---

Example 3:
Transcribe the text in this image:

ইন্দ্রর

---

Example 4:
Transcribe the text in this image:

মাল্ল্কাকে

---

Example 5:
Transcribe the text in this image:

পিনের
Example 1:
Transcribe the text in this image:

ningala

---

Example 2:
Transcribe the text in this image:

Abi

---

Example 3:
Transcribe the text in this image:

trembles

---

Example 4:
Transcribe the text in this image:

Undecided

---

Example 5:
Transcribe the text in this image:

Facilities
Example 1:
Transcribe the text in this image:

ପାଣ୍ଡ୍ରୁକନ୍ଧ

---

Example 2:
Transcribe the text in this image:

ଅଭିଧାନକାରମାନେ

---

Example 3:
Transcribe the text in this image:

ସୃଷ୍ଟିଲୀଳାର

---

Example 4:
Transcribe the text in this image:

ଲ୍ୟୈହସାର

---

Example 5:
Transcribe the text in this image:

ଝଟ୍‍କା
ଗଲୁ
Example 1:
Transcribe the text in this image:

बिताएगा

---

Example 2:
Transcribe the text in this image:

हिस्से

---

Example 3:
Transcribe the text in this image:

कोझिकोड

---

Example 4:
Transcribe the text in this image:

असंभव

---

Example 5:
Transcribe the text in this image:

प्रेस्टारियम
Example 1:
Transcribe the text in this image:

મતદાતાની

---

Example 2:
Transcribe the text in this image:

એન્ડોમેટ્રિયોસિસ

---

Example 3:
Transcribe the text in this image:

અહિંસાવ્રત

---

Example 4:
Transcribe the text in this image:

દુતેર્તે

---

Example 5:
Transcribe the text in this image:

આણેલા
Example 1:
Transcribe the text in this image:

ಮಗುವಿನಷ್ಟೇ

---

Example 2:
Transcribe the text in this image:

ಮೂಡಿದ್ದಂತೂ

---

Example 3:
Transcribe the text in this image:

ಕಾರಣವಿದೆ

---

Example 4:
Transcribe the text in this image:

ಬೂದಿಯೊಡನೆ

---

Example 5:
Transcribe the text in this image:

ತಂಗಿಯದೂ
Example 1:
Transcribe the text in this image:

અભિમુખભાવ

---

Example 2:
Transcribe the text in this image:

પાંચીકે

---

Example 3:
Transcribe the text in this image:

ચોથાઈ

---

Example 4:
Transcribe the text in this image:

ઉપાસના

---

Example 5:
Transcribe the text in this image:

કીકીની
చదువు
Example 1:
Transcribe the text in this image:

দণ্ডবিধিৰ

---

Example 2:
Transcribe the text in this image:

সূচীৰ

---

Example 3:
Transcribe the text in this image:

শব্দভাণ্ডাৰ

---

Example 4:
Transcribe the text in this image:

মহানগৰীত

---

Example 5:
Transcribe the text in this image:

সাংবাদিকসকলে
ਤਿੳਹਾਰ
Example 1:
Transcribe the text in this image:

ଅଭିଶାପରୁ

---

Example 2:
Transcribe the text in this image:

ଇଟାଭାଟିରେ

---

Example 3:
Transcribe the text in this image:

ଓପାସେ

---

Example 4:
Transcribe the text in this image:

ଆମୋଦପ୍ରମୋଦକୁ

-----

No line may be skipped. Transcribe the listing above exactly.

- REPLY:
---

Example 3:
Transcribe the text in this image:

ইন্দ্রর

---

Example 4:
Transcribe the text in this image:

মাল্ল্কাকে

---

Example 5:
Transcribe the text in this image:

পিনের
Example 1:
Transcribe the text in this image:

ningala

---

Example 2:
Transcribe the text in this image:

Abi

---

Example 3:
Transcribe the text in this image:

trembles

---

Example 4:
Transcribe the text in this image:

Undecided

---

Example 5:
Transcribe the text in this image:

Facilities
Example 1:
Transcribe the text in this image:

ପାଣ୍ଡ୍ରୁକନ୍ଧ

---

Example 2:
Transcribe the text in this image:

ଅଭିଧାନକାରମାନେ

---

Example 3:
Transcribe the text in this image:

ସୃଷ୍ଟିଲୀଳାର

---

Example 4:
Transcribe the text in this image:

ଲ୍ୟୈହସାର

---

Example 5:
Transcribe the text in this image:

ଝଟ୍‍କା
ଗଲୁ
Example 1:
Transcribe the text in this image:

बिताएगा

---

Example 2:
Transcribe the text in this image:

हिस्से

---

Example 3:
Transcribe the text in this image:

कोझिकोड

---

Example 4:
Transcribe the text in this image:

असंभव

---

Example 5:
Transcribe the text in this image:

प्रेस्टारियम
Example 1:
Transcribe the text in this image:

મતદાતાની

---

Example 2:
Transcribe the text in this image:

એન્ડોમેટ્રિયોસિસ

---

Example 3:
Transcribe the text in this image:

અહિંસાવ્રત

---

Example 4:
Transcribe the text in this image:

દુતેર્તે

---

Example 5:
Transcribe the text in this image:

આણેલા
Example 1:
Transcribe the text in this image:

ಮಗುವಿನಷ್ಟೇ

---

Example 2:
Transcribe the text in this image:

ಮೂಡಿದ್ದಂತೂ

---

Example 3:
Transcribe the text in this image:

ಕಾರಣವಿದೆ

---

Example 4:
Transcribe the text in this image:

ಬೂದಿಯೊಡನೆ

---

Example 5:
Transcribe the text in this image:

ತಂಗಿಯದೂ
Example 1:
Transcribe the text in this image:

અભિમુખભાવ

---

Example 2:
Transcribe the text in this image:

પાંચીકે

---

Example 3:
Transcribe the text in this image:

ચોથાઈ

---

Example 4:
Transcribe the text in this image:

ઉપાસના

---

Example 5:
Transcribe the text in this image:

કીકીની
చదువు
Example 1:
Transcribe the text in this image:

দণ্ডবিধিৰ

---

Example 2:
Transcribe the text in this image:

সূচীৰ

---

Example 3:
Transcribe the text in this image:

শব্দভাণ্ডাৰ

---

Example 4:
Transcribe the text in this image:

মহানগৰীত

---

Example 5:
Transcribe the text in this image:

সাংবাদিকসকলে
ਤਿੳਹਾਰ
Example 1:
Transcribe the text in this image:

ଅଭିଶାପରୁ

---

Example 2:
Transcribe the text in this image:

ଇଟାଭାଟିରେ

---

Example 3:
Transcribe the text in this image:

ଓପାସେ

---

Example 4:
Transcribe the text in this image:

ଆମୋଦପ୍ରମୋଦକୁ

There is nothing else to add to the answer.